Una farsa, dicevamo. Condita da altri ingredienti. Le liti del Pd, ormai, non sono più una novità nella storia recente della politica siciliana. Si litigava con Lombardo presidente, durante direzioni regionali infuocate. E si continua oggi, con le divisioni basate molto spesso su questioni di poltrona, di incarichi. E come se non bastasse, ecco le farse del Nuovo centrodestra. Che vuole entrare al governo con un assessore “amico”, ma che nello stesso tempo spera che nessuno se ne accorga. E così, mentre il leader Alfano dice una cosa, in Sicilia si fa tutt’altro. Mentre a Roma assicurano: “Non entriamo”, a Palermo il nome gradito agli alfaniani (Francesco Vergmiglio) è già nella terna che verrà proposta da Area Popolare proprio in questi minuti.

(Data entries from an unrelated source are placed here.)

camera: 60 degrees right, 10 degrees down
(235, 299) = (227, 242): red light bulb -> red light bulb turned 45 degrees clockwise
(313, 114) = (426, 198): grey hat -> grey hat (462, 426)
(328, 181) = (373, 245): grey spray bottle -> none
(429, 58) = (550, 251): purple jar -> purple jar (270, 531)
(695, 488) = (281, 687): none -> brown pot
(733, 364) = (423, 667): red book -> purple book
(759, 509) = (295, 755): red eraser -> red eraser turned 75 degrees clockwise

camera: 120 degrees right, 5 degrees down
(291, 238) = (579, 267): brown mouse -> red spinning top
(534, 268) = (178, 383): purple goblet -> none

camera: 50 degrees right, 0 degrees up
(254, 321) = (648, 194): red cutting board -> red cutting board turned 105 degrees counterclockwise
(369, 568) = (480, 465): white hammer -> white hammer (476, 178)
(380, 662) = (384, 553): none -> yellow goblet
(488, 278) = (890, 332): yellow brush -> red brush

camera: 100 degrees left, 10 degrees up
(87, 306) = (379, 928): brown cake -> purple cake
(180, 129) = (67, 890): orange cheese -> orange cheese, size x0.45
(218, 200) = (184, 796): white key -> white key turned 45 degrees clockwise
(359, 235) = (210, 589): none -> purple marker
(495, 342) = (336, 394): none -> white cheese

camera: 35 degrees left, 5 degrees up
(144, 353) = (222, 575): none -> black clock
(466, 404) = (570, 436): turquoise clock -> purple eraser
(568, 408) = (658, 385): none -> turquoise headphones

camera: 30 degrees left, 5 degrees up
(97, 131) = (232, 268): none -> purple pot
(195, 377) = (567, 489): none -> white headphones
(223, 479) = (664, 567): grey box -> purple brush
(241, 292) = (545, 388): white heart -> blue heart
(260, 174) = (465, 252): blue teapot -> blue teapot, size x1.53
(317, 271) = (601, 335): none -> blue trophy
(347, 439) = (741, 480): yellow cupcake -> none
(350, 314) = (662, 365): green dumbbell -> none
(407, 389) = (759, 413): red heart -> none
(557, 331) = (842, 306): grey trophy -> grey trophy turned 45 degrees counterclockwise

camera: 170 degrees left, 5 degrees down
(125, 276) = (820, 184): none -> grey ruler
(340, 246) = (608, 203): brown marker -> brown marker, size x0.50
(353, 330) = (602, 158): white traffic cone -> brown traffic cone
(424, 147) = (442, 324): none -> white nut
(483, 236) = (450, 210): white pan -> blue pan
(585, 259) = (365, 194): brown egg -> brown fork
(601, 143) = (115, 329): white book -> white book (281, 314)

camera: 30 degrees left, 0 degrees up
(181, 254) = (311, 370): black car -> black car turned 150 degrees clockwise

Recite, come quelle portate avanti anche da Sicilia Futura. Che ha puntellato il cammino verso il rimpasto di comunicati bellicosi: “Vogliamo il vertice di maggioranza, vogliamo le regole, vogliamo due assessori”. Alla fine di assessore ne avranno uno (Croce), senza bisogno di passare da vertici e da nuove regole. Tutti a recitare una parte in commedia. Una commedia che va avanti da quindici giorni, come se la Sicilia potesse permetterselo.